Het budget van de FDJ voor ontvangsten van delegaties wordt voortdurend overschreden. In plaats van de geplande 3.949 mark voor kameraad Tudew (Krenz schrijft ‘2 gasten’ tweemaal rood onderstreept), kost het verblijf na tien dagen al 6.131,81 mark. En een internationaal rondetafelgesprek in het studentenkamp Plänterwald, waarvoor 250 mark was begroot, eindigt met een rekening van 640 mark. Het moet die avond een knaller zijn geweest.

Toen in september 1982 een Indiase jongerendelegatie aankondigde dat ze vier volle weken in de DDR zouden blijven – het bezoekprogramma was al helemaal geregeld – brak Krenz’ geduld. Boos schreef hij aan zijn plaatsvervanger Willerding: “Ik begrijp dat een delegatie die uit India komt een of twee weken blijft omdat de vervoersverbindingen een korter bezoek nauwelijks toelaten. Een delegatie die vier weken in de DDR blijft, is ongebruikelijk, wat uiteindelijk wordt weerspiegeld in het financiële plan, wat nog ongebruikelijker is.”

Bijna elke dag worden maaltijden, recepties en snacks gepland naast een dagelijkse maaltijdtoelage van 30 mark voor elk. Op sommige dagen komt dat neer op maar liefst 70 mark per persoon. “Dat vind ik overdreven. We moeten wennen aan het feit dat een gesprek ook bij een kopje koffie kan, en voor zover ik weet niet meer dan 75 pfennig.”
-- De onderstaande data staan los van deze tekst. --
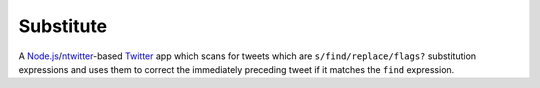 ==========
Substitute
==========

.. image:: https://github.com/insin/substitute/raw/master/static/img/icon.png

A `Node.js`_/`ntwitter`_-based `Twitter`_ app which scans for tweets which are
``s/find/replace/flags?`` substitution expressions and uses them to correct the
immediately preceding tweet if it matches the ``find`` expression.

.. _`Node.js`: http://nodejs.org
.. _`ntwitter`: https://github.com/AvianFlu/ntwitter
.. _`Twitter`: http://twitter.com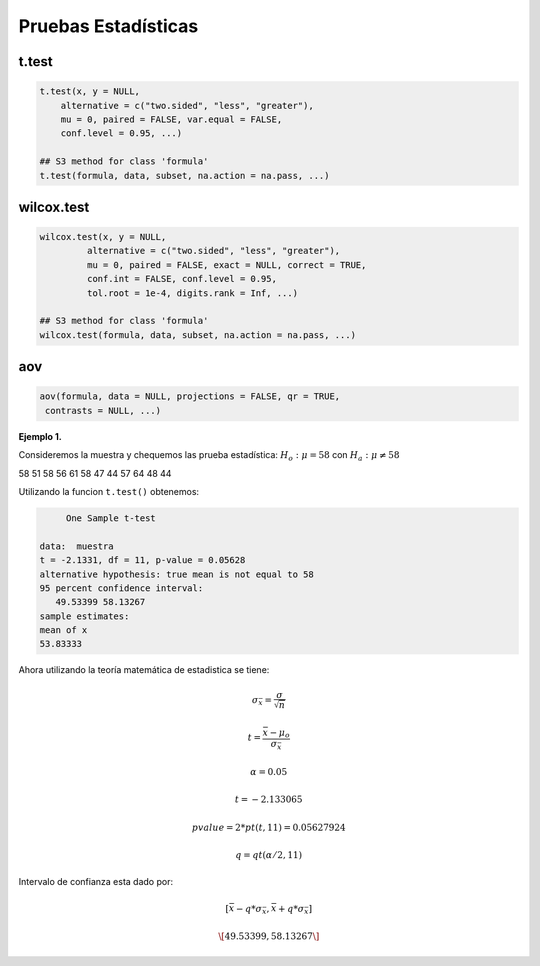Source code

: Pruebas Estadísticas
====================

t.test
------

.. code:: R

   t.test(x, y = NULL,
       alternative = c("two.sided", "less", "greater"),
       mu = 0, paired = FALSE, var.equal = FALSE,
       conf.level = 0.95, ...)

   ## S3 method for class 'formula'
   t.test(formula, data, subset, na.action = na.pass, ...)


wilcox.test
-----------

.. code:: R

   wilcox.test(x, y = NULL,
            alternative = c("two.sided", "less", "greater"),
            mu = 0, paired = FALSE, exact = NULL, correct = TRUE,
            conf.int = FALSE, conf.level = 0.95,
            tol.root = 1e-4, digits.rank = Inf, ...)

   ## S3 method for class 'formula'
   wilcox.test(formula, data, subset, na.action = na.pass, ...)

aov
---

.. code:: R

   aov(formula, data = NULL, projections = FALSE, qr = TRUE,
    contrasts = NULL, ...)


**Ejemplo 1.** 

Consideremos la muestra y chequemos las prueba estadística: :math:`H_o: \mu = 58` con :math:`H_a: \mu \neq 58`

58 51 58 56 61 58 47 44 57 64 48 44

Utilizando la funcion ``t.test()`` obtenemos:

.. code:: R

	One Sample t-test

   data:  muestra
   t = -2.1331, df = 11, p-value = 0.05628
   alternative hypothesis: true mean is not equal to 58
   95 percent confidence interval:
      49.53399 58.13267
   sample estimates:
   mean of x 
   53.83333 


Ahora utilizando la teoría matemática de estadistica se tiene:

.. math::

   \sigma_{\bar{x}} = \frac{\sigma}{\sqrt{n}}

   t = \frac{\bar{x} - \mu_o}{\sigma_{\bar{x}}}

   \alpha = 0.05

   t=  -2.133065 

   pvalue= 2*pt(t, 11) =  0.05627924

   q = qt(\alpha/2,11)
 
Intervalo de confianza esta dado por:

.. math::

   [ \bar{x} - q * \sigma_{\bar{x}}, \bar{x} + q * \sigma_{\bar{x}} ]  

   \[ 49.53399  ,  58.13267 \]

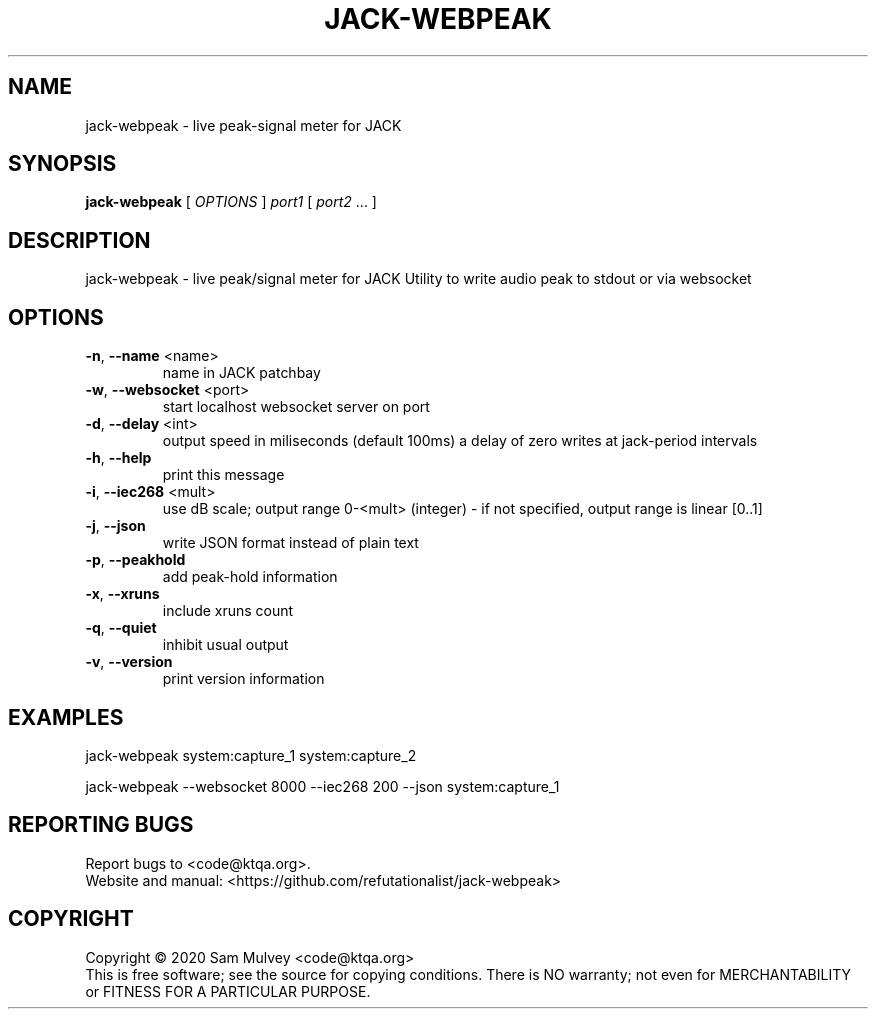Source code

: .\" DO NOT MODIFY THIS FILE!  It was generated by help2man 1.49.2.
.TH JACK-WEBPEAK "1" "May 2022" "jack-webpeak 0.9" "User Commands"
.SH NAME
jack-webpeak \- live peak-signal meter for JACK
.SH SYNOPSIS
.B jack-webpeak
[ \fI\,OPTIONS \/\fR] \fI\,port1 \/\fR[ \fI\,port2 \/\fR... ]
.SH DESCRIPTION
jack\-webpeak \- live peak/signal meter for JACK
Utility to write audio peak to stdout or via websocket
.SH OPTIONS
.TP
\fB\-n\fR, \fB\-\-name\fR <name>
name in JACK patchbay
.TP
\fB\-w\fR, \fB\-\-websocket\fR <port>
start localhost websocket server on port
.TP
\fB\-d\fR, \fB\-\-delay\fR <int>
output speed in miliseconds (default 100ms)
a delay of zero writes at jack\-period intervals
.TP
\fB\-h\fR, \fB\-\-help\fR
print this message
.TP
\fB\-i\fR, \fB\-\-iec268\fR <mult>
use dB scale; output range 0\-<mult> (integer)
\- if not specified, output range is linear [0..1]
.TP
\fB\-j\fR, \fB\-\-json\fR
write JSON format instead of plain text
.TP
\fB\-p\fR, \fB\-\-peakhold\fR
add peak\-hold information
.TP
\fB\-x\fR, \fB\-\-xruns\fR
include xruns count
.TP
\fB\-q\fR, \fB\-\-quiet\fR
inhibit usual output
.TP
\fB\-v\fR, \fB\-\-version\fR
print version information
.SH EXAMPLES
jack\-webpeak system:capture_1 system:capture_2
.PP
jack\-webpeak \-\-websocket 8000 \-\-iec268 200 \-\-json  system:capture_1
.SH "REPORTING BUGS"
Report bugs to <code@ktqa.org>.
.br
Website and manual: <https://github.com/refutationalist/jack\-webpeak>
.SH COPYRIGHT
Copyright \(co 2020 Sam Mulvey <code@ktqa.org>
.br
This is free software; see the source for copying conditions.  There is NO
warranty; not even for MERCHANTABILITY or FITNESS FOR A PARTICULAR PURPOSE.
En aan het einde van deze interne interne communicatie over de Indiase delegatie kan Egon Krenz niet anders dan een PS zeggen. “Sommige dagen lijken mij veel op een toeristisch programma”, besluit hij zijn brief. Oh, altijd die reisstress. Waarschijnlijk heeft Egon Krenz tijdens alle aankomsten en vertrekken nooit de Muur om zijn land opgemerkt.